Dans la plupart des cas, les causes des maladies multifactorielles et leur mode d'action restent
encore inconnus. Face à cet inconnu, l’interprétation des résultats présuppose que les facteurs
génétiques sont nombreux, avec des effets petits, indépendants, cumulatifs, et sans interaction
avec des facteurs du milieu. Si cette hypothèse était vérifiée, on pourrait imaginer que les
études pan-génomiques finiraient par répertorier tous les facteurs génétiques impliqués dans
chaque maladie ce qui permettrait alors de caractériser les personnes en fonction de leur risque,
comparé à celui d’une population de référence. Or pour la majorité des maladies multifactorielles,
cette hypothèse n’est pas justifiée. En effet le risque de velopper de telles maladies dépend
certes de facteurs génétiques mais aussi de facteurs du milieu auxquels on peut être exposé ou
non et qui peuvent être essentiels dans le déclenchement de la maladie. Ainsi, pour la lèpre, les
différences génétiques qui ont été décrites dans la prédisposition à cette maladie n’interviennent
qu’en présence du bacille de Hansen. Autre exemple, une personne porteuse de tous les facteurs
de risques génétiques associés au diabète de type 2 court en fait moins de risque d’être atteinte
si elle est mince et sans antécédents familiaux qu’une personne sans aucun de ces facteurs
génétiques mais obèse avec des antécédents familiaux.
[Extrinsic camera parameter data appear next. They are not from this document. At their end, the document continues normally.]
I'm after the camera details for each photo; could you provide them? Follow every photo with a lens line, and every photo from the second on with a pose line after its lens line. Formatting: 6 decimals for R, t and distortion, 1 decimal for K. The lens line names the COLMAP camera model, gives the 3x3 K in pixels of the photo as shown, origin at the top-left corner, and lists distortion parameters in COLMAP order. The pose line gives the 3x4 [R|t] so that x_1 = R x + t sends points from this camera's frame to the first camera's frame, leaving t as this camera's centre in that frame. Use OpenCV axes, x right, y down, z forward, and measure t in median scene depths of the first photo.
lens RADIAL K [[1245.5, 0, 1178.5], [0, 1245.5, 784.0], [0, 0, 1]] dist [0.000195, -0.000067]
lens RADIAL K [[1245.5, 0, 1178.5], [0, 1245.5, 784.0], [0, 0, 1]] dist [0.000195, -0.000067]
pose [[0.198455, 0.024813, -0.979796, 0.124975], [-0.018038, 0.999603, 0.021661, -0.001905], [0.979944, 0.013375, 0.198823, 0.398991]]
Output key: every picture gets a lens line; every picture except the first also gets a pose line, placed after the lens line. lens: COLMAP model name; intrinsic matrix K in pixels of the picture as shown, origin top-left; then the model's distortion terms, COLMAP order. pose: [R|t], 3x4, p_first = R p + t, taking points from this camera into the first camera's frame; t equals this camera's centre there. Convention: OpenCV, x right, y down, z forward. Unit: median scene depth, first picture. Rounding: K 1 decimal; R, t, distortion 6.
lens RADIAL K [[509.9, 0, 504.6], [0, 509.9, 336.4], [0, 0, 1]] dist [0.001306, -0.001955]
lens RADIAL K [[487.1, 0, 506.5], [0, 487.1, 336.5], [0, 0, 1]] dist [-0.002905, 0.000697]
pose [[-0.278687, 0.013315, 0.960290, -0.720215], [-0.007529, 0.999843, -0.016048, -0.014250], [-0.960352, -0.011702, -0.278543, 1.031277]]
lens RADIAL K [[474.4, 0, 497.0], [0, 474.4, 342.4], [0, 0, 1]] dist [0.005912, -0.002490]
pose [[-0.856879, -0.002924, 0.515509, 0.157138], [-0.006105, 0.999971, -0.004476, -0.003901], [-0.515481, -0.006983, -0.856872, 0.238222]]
Quelle signification accorder à un calcul
de risque sur la base d’études génomiques si les facteurs du milieu, et leur interaction avec les
facteurs génétiques, sont encore mal connus, inconnus ou non pris en compte ?
En conclusion :
Si les études pangénomiques apportent une contribution essentielle à la connaissance
scientifique, l’utilisation exclusive de l’information qui en résulte est dénuée de sens en
matière de prédiction de santé. Elle conduit à une perception erronée du risque encouru
par les individus.
Il est du devoir de la communauté scientifique de ne pas servir d’alibi en matière de
prédictions individuelles de risque pour les maladies multifactorielles à partir de la seule
information génomique.
Il importe d’informer avec rigueur et clarté sur l’évolution des connaissances en génomique et de
débattre sur les limites de leurs applications.